**Exercise aim:**
Starting with the line that holds "pinky pip: (452, 229)" and stopping after the line that holds "middle mcp: (538, 917)", repeat the lines below word for word, without the pictures.

(Body or hand keypoint data)
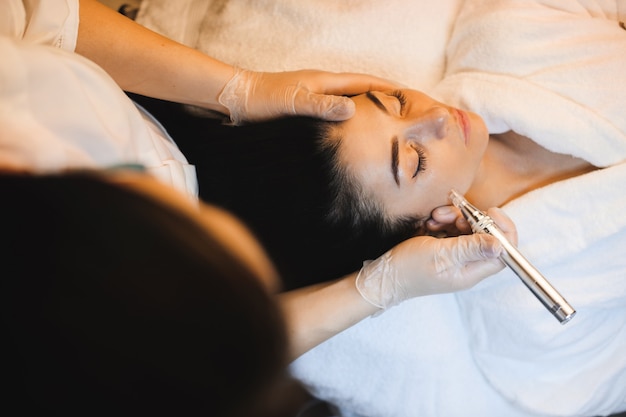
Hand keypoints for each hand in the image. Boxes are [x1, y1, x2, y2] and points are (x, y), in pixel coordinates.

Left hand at [218, 68, 398, 123]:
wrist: (234, 101)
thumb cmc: (262, 100)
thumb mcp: (293, 103)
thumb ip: (321, 106)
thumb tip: (353, 110)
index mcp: (324, 81)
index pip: (366, 82)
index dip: (389, 88)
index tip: (412, 96)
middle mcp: (323, 89)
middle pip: (361, 93)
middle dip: (384, 102)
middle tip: (405, 116)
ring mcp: (314, 101)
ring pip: (348, 107)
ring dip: (367, 115)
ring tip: (386, 130)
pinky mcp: (305, 114)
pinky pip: (334, 118)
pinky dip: (348, 125)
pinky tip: (351, 139)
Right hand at [356, 207, 516, 308]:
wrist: (383, 275)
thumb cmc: (408, 268)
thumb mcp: (441, 255)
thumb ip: (471, 248)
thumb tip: (501, 245)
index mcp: (471, 272)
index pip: (503, 252)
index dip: (502, 230)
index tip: (490, 212)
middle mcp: (467, 265)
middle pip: (484, 236)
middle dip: (470, 219)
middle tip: (451, 214)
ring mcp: (455, 257)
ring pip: (467, 229)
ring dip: (453, 218)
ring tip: (434, 218)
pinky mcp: (443, 249)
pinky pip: (452, 229)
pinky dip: (443, 222)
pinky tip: (429, 223)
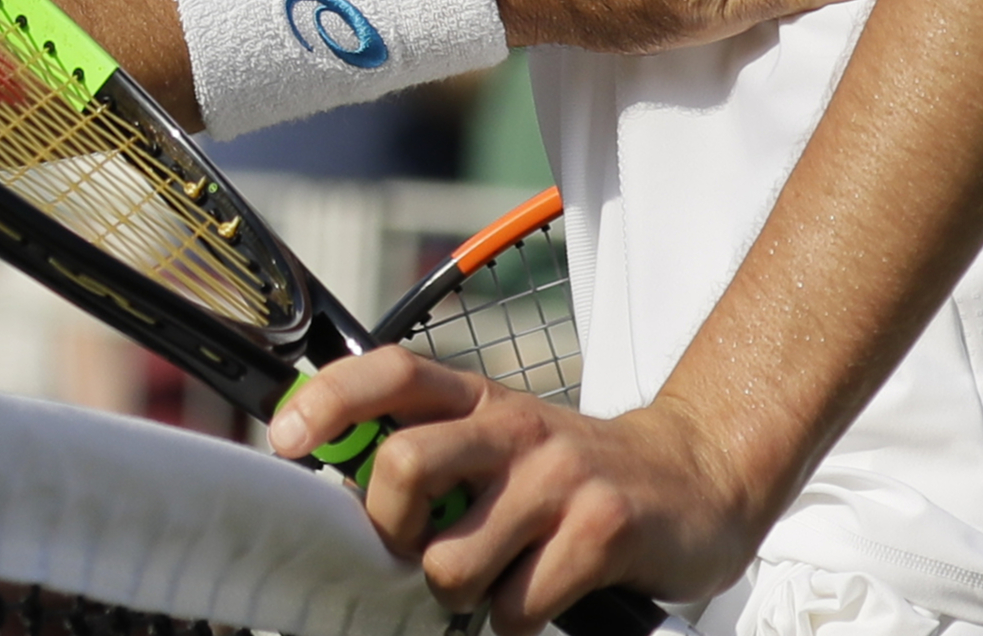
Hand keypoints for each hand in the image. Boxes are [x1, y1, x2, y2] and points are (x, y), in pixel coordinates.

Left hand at [268, 351, 762, 627]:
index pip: (387, 372)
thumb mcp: (502, 440)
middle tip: (416, 551)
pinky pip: (516, 608)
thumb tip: (339, 488)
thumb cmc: (572, 472)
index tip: (285, 441)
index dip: (327, 401)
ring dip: (461, 594)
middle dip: (391, 533)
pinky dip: (518, 621)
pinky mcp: (601, 530)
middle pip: (403, 468)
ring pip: (451, 563)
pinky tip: (546, 596)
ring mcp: (558, 477)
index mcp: (478, 398)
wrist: (697, 477)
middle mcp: (513, 426)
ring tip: (497, 579)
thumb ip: (433, 450)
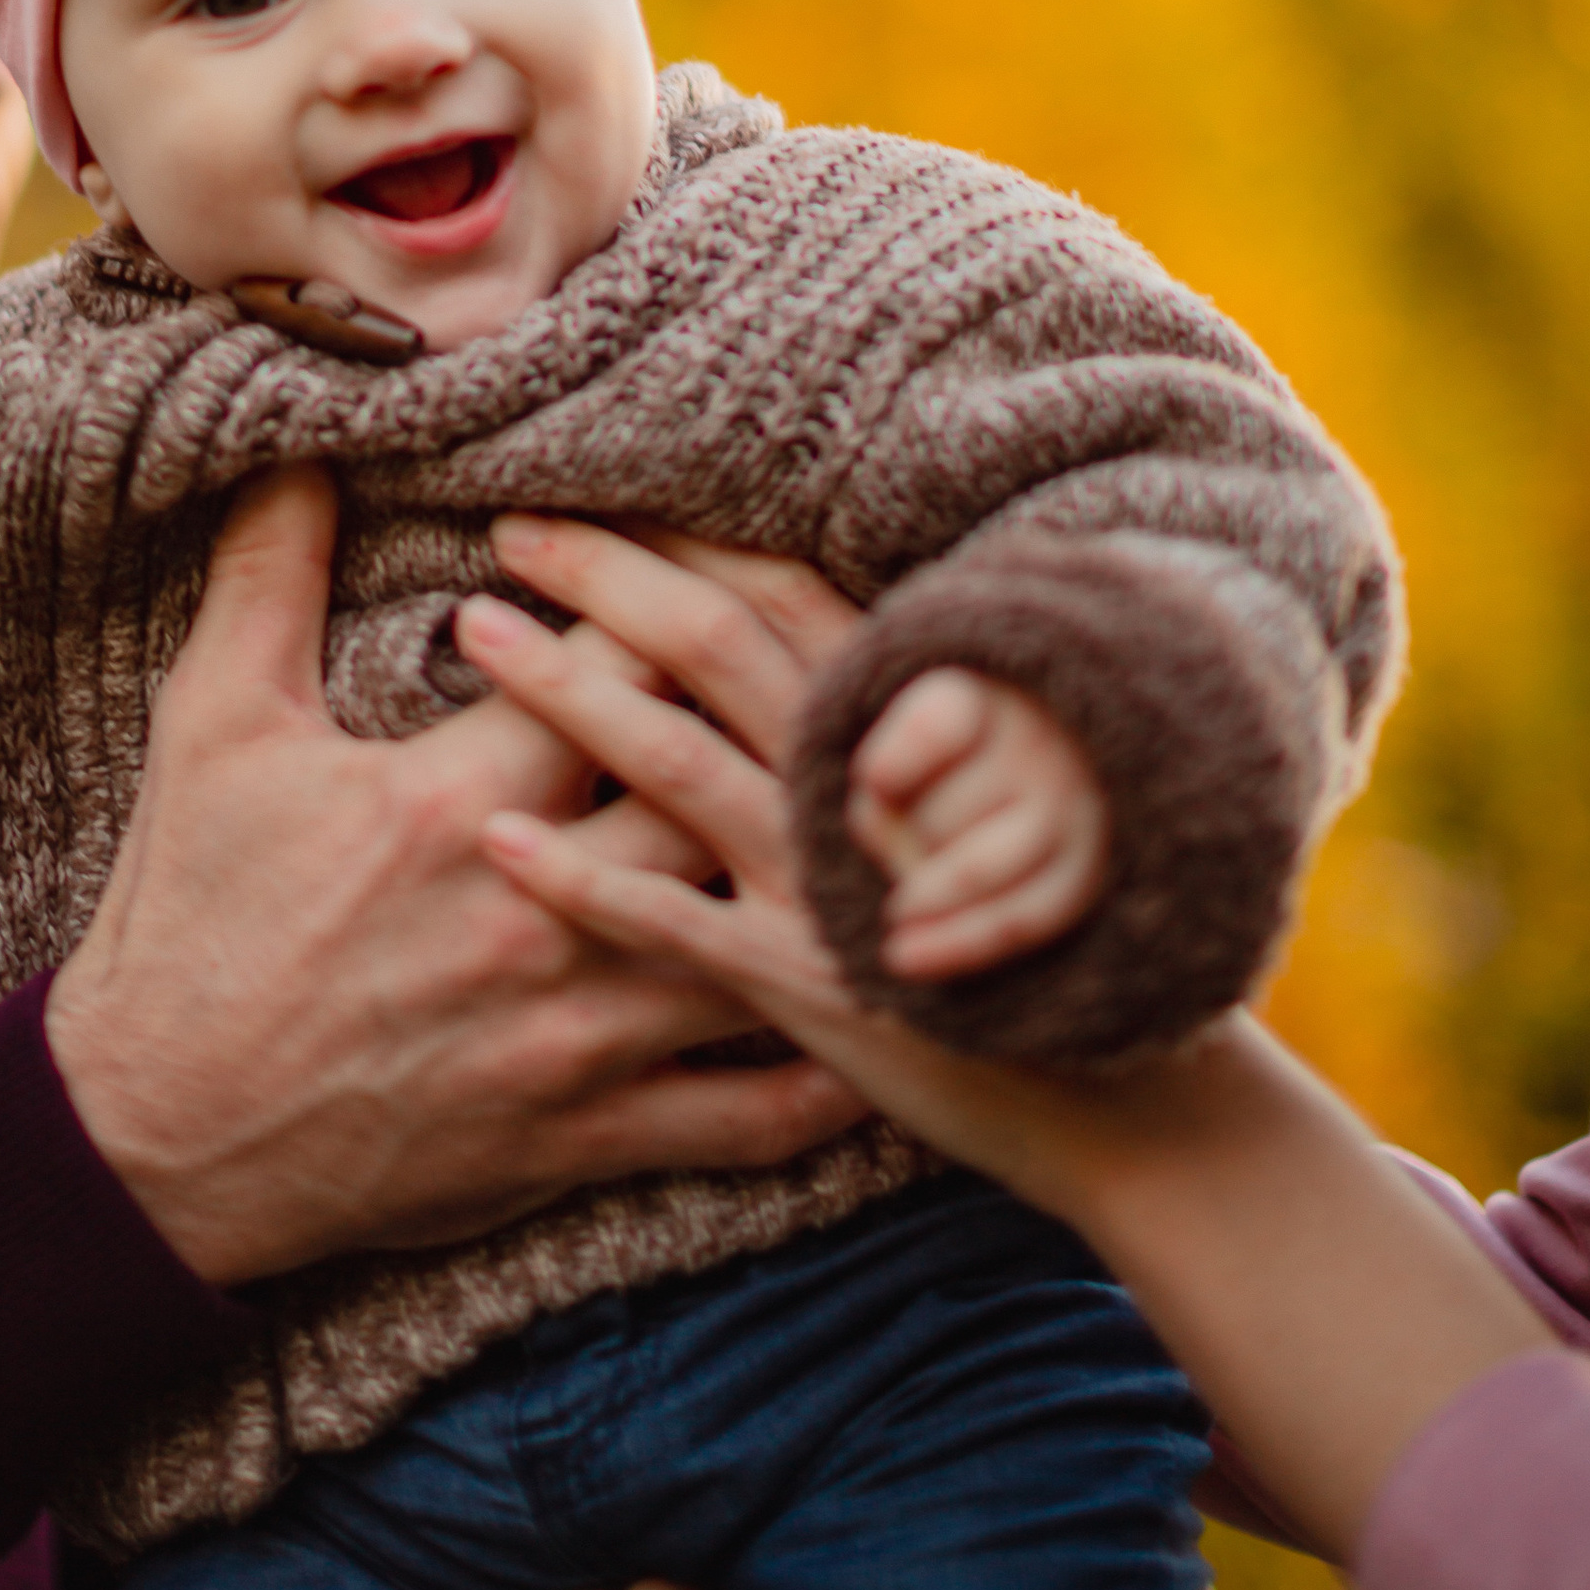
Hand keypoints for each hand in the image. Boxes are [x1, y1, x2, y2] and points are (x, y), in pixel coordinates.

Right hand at [43, 467, 867, 1285]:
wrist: (154, 1141)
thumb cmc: (184, 921)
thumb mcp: (209, 728)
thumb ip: (265, 577)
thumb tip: (301, 449)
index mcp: (453, 806)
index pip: (617, 673)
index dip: (676, 604)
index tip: (715, 559)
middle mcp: (538, 917)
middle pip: (715, 794)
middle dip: (781, 728)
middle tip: (855, 674)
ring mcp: (575, 1038)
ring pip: (758, 945)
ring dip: (829, 885)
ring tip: (901, 821)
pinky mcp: (587, 1138)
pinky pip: (752, 1117)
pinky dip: (832, 1073)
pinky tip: (884, 1013)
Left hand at [454, 513, 1099, 1189]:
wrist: (1115, 1097)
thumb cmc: (1029, 934)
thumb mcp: (971, 801)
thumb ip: (882, 722)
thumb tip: (784, 642)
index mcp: (898, 722)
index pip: (776, 592)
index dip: (679, 536)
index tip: (590, 492)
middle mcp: (857, 781)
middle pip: (712, 645)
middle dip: (603, 575)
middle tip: (509, 525)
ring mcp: (824, 880)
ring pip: (673, 757)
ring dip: (565, 686)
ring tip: (474, 631)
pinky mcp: (801, 980)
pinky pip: (668, 920)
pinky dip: (578, 877)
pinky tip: (499, 840)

**The answer:**
pinky pip: (452, 229)
pinky dip: (443, 222)
pinky tip: (429, 223)
Hand keypoints for each hand in the image. Boxes are [x1, y1, x2, y2] and points are (x, y), in pixel coordinates.

Left hand at [268, 351, 762, 627]:
index pip: (387, 372)
thumb mcp: (502, 440)
middle tip: (416, 551)
pinky pip: (516, 608)
thumb tip: (339, 488)
thumb cmc: (572, 472)
index tip: (285, 441)
index dip: (327, 401)
ring dip: (461, 594)
middle dip: (391, 533)
pinky dip: (518, 621)
pinky mcp: (601, 530)
middle pip: (403, 468)
ring pip: (451, 563)
pinky tip: (546, 596)
ring mcp: (558, 477)
index mcp: (478, 398)
wrist: (697, 477)
middle mcp: (513, 426)
ring tip: (497, 579)
thumb ip: (433, 450)
Hand keypoints for each hand in the image. Boxes are [x1, y1, x2, y2] and points are (x, y), in pixel coordinates.

Right hand at [43, 467, 867, 1285]:
wrist: (154, 1141)
thumb cmc: (184, 921)
thumb mcp: (209, 728)
thumb ip: (265, 577)
thumb tip: (301, 449)
index mcp: (453, 806)
index pip: (617, 673)
index dip: (676, 604)
index tip: (715, 559)
middle mcp: (538, 917)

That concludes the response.